*** DOCUMENT TEXT Section Begins ***

- Born: Aleksei Yevgenyevich Kravchenko 10 October 1969 (age 56) Moscow, RSFSR, Soviet Union
- Occupation: Actor
- Years active: 1985, 1995–present
- Spouse(s): Alisa Kravchenko (divorced) Nadezhda Borisova
- Children: 3

= Aleksei Kravchenko (actor) =

Russian actor (born 1969)

Aleksei Yevgenyevich Kravchenko (Алексе́й Евге́ньевич Кра́вченко; born 10 October 1969) is a Russian actor known for his role in the 1985 film Come and See as a young boy in the resistance army.

== Biography ==
Kravchenko was born in Moscow, Russian SFSR, Soviet Union. In 1985, aged 15, he made his debut in the film Come and See directed by Elem Klimov. He was 14 when filming started. After graduating from vocational school, he served in the Navy.

He attended the Boris Shchukin Theatre Institute, starting in 1991 and graduating in 1995. He was taught by actress Alla Kazanskaya.

He did not act in anything for more than a decade, but since 1998, he has appeared in at least one film or TV show almost every year. He was awarded the Merited Artist of the Russian Federation in 2007.

In 2020, he was awarded the People's Artist of Russia.

In 2023, the Ministry of Culture and Information Policy of Ukraine added Aleksei Kravchenko to the list of persons posing a threat to the national security of Ukraine due to his involvement in the 2021 war film Solntsepyok, which depicts the war in Eastern Ukraine and portrays PMC Wagner mercenaries as positive characters. Filming took place in annexed Crimea.

*** DOCUMENT TEXT Section Ends ***

(PROBLEM 1) Can you duplicate the part of the Aleksei Kravchenko biography starting with "Aleksei Yevgenyevich Kravchenko (Алексе́й" and going on through "the resistance army."?
(PROBLEM 2)
Answer these from the Aleksei Kravchenko biography:
(a) Who directed the film Come and See?
(b) Which theater institute did he attend from 1991 to 1995?
(c) Where did filming of Solntsepyok take place?

*** DATASET EXTRACT Section Begins ***

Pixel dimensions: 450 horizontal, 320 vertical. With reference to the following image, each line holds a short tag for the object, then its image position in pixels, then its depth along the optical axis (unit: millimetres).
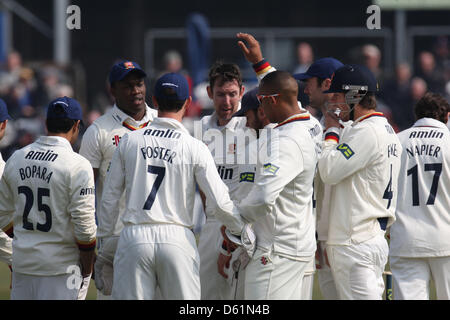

*** DATASET EXTRACT Section Ends ***

(SOLUTION 1)
Aleksei Yevgenyevich Kravchenko (Алексе́й Евге́ньевич Кра́вченко; born 10 October 1969) is a Russian actor known for his role in the 1985 film Come and See as a young boy in the resistance army.

(SOLUTION 2)
(a) Elem Klimov
(b) The Boris Shchukin Theatre Institute
(c) In annexed Crimea